Saved entries:
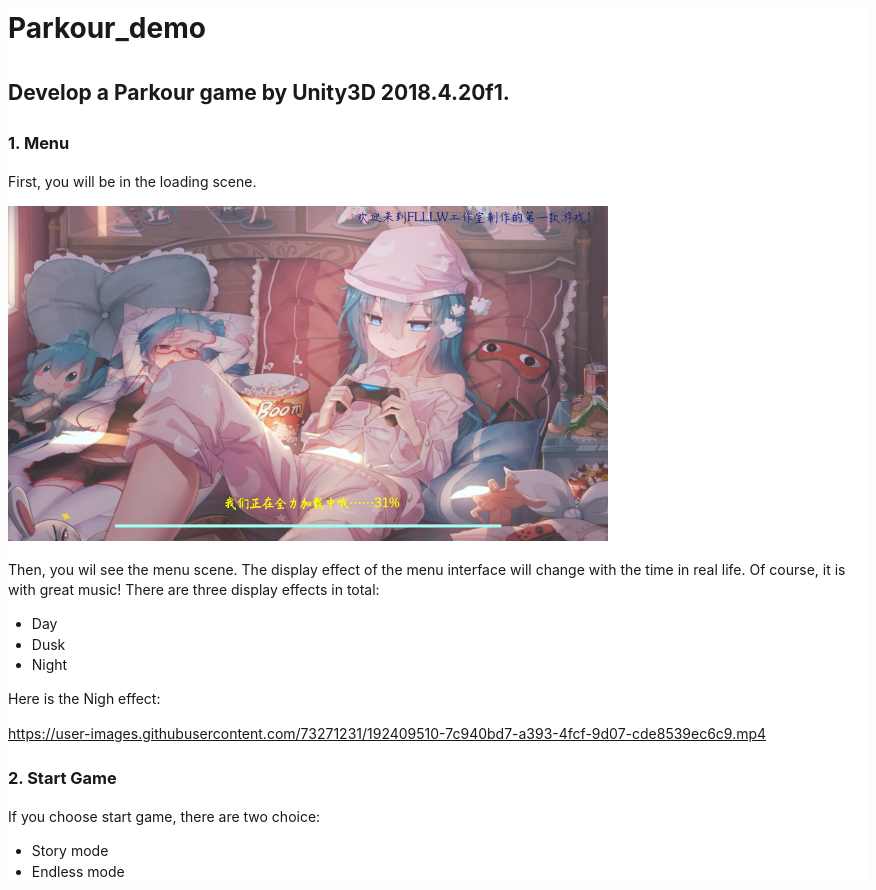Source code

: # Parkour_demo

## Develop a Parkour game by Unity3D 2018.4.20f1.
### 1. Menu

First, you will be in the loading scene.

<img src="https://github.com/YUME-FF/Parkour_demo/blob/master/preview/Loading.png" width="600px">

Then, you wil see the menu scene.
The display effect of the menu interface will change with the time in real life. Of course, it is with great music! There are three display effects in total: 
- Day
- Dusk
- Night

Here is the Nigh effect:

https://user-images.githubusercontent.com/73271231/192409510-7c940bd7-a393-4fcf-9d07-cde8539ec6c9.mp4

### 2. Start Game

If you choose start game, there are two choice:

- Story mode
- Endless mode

= Problem description =
Take every line above that includes "will" and list it.

= Result =
First, you will be in the loading scene.
The display effect of the menu interface will change with the time in real life. Of course, it is with great music! There are three display effects in total: 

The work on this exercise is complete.